Christian Lerminiaux engage les élèves-ingénieurs à partir à l’aventure, à faire de leur formation et de leur parcours une aventure. Comment ?
« En prenant des risques, en partant à l’étranger, en créant votre entreprise, en tentant l’aventure de la PME, de la start-up. En ne rentrant pas le système qui vous conduit à passer son temps à faire carrière. N’ayez pas peur, vous avez suivi les meilleures formations au monde ! Vous pouvez tout faire, tout envisager. »

 

Les rêves de Christian Lerminiaux
Pour les écoles d’ingénieurs
Qu’elles soient au coeur de l’enseignement supérieur comme le sont les départements en ingénierie dans les universités américaines. Cela relève d’un état d’esprit, d’une conviction. Or, aujourd’hui nos directeurs sont sur la défensive dans un contexte difficile.
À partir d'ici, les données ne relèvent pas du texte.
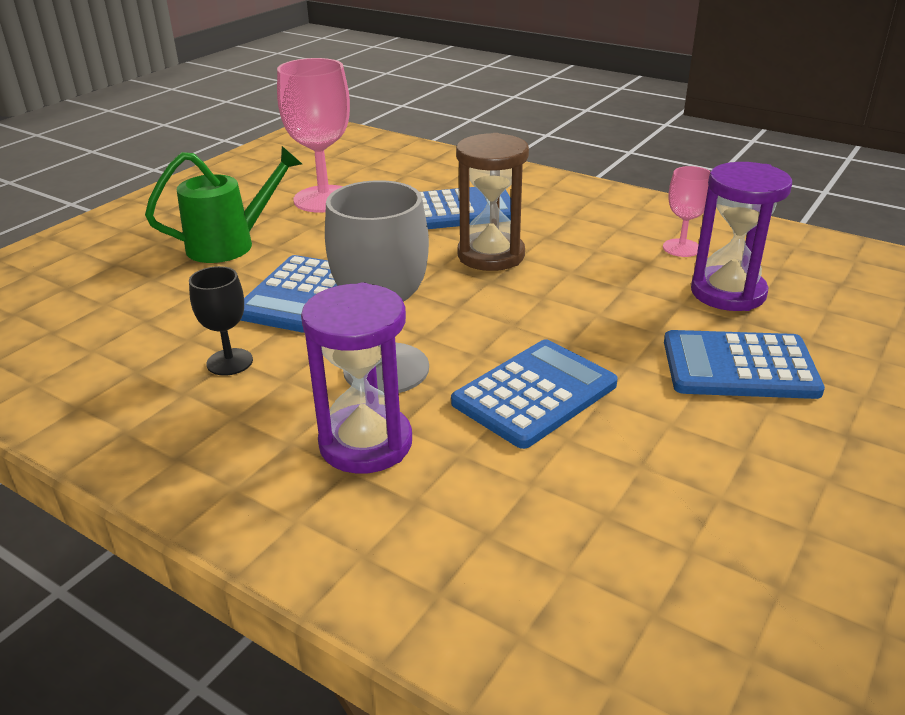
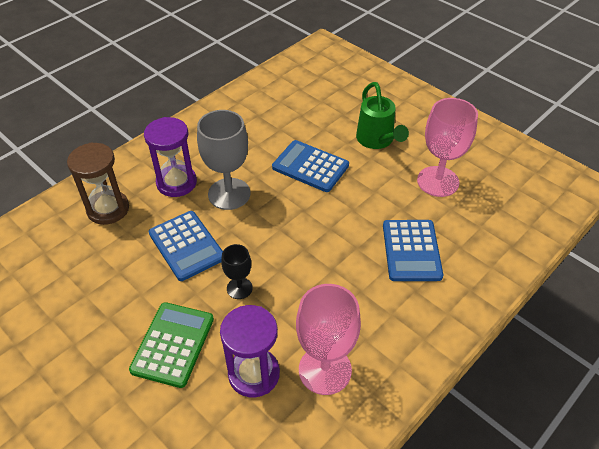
camera: 100 degrees right, 15 degrees up
black goblet [189,266,253,376] -> black goblet moved to [221,244,253,299]
brown hourglass [456,133,529,271] -> brown hourglass moved to [67,143,129,225]
pink goblet [663,166,711,257] -> pink goblet [296,284,361,395], size x1.86
blue calculator [664,330,825,399] -> green calculator [129,302,214,388]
Pour les directeurs d’école d’ingénieurs
Qu’ils soient de vrais leaders, dotés d’une vision prospective et stratégique afin de mener les transformations. Que les plus grands directeurs soient ceux de nos écoles !
Pour les enseignants-chercheurs
Que l’on trouve le modèle économique qui fasse que nous leur offrions une situation compétitive par rapport à d’autres pays. Qu’ils considèrent audelà de leur rôle de formation initiale, leur rôle de formation de l’opinion publique, de formation des salariés tout au long de la vie. La recherche étant un vecteur pour ces missions. C’est ainsi qu’ils reprendront toute leur place au sein de la société française.